Our entry-level, lower-wage workers (who often are living in survival mode) experience higher levels of personal instability, which leads to absenteeism, health problems, violations of workplace expectations, and communication conflict. Does this sound like one of your issues? Employees living in the tyranny of the moment focus on meeting their daily survival needs while management is thinking about tomorrow, planning, and focusing on achievement. The two mindsets collide at work, creating conflict.

How can employers support employees who live in economic instability?

First, understand the environment in which you grew up and the environment from which your coworkers come. By doing this, better relationships can evolve, which results in less turmoil.

Second, take a look at the policies, procedures, and benefits of the business, and analyze which of them need revised to better accommodate employees living in instability. You are not lowering expectations in the workplace; instead, you are creating new pathways for business success. A good example is health insurance. You offer health insurance, but the deductible is so high that most of your entry-level employees can’t afford to use it. If employees have lived in daily instability for generations, they may not know how health insurance works. Here are two ideas you might consider: 1) a class provided by a coworker, someone similar to themselves, on how health insurance works; and 2) depositing money during the first fiscal month of a year into employees’ flexible spending accounts so they can afford to use the health insurance benefit. This is a direct financial incentive.   

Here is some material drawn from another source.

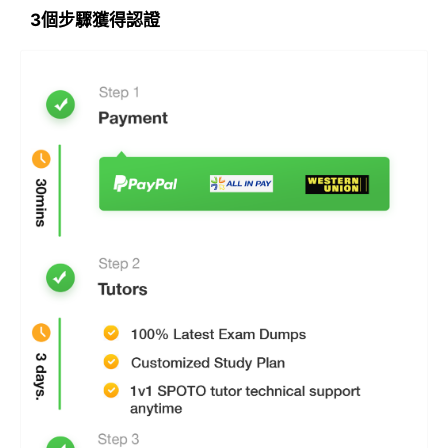
3個步驟獲得認證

Third, create relationships of mutual respect with your entry-level, lower-wage employees. Ask about their families, listen to their stories, and share lunch together. Once employees know they are respected, they will have your back. Since these employees make decisions based on relationships and survival, this is a key component in driving retention.

These three ideas simply scratch the surface of what your business can to avoid workforce instability. It starts with pre-hires and moves on with promoting employees from within. Use these opportunities to grow your brand, improve morale and productivity, and watch your profitability increase.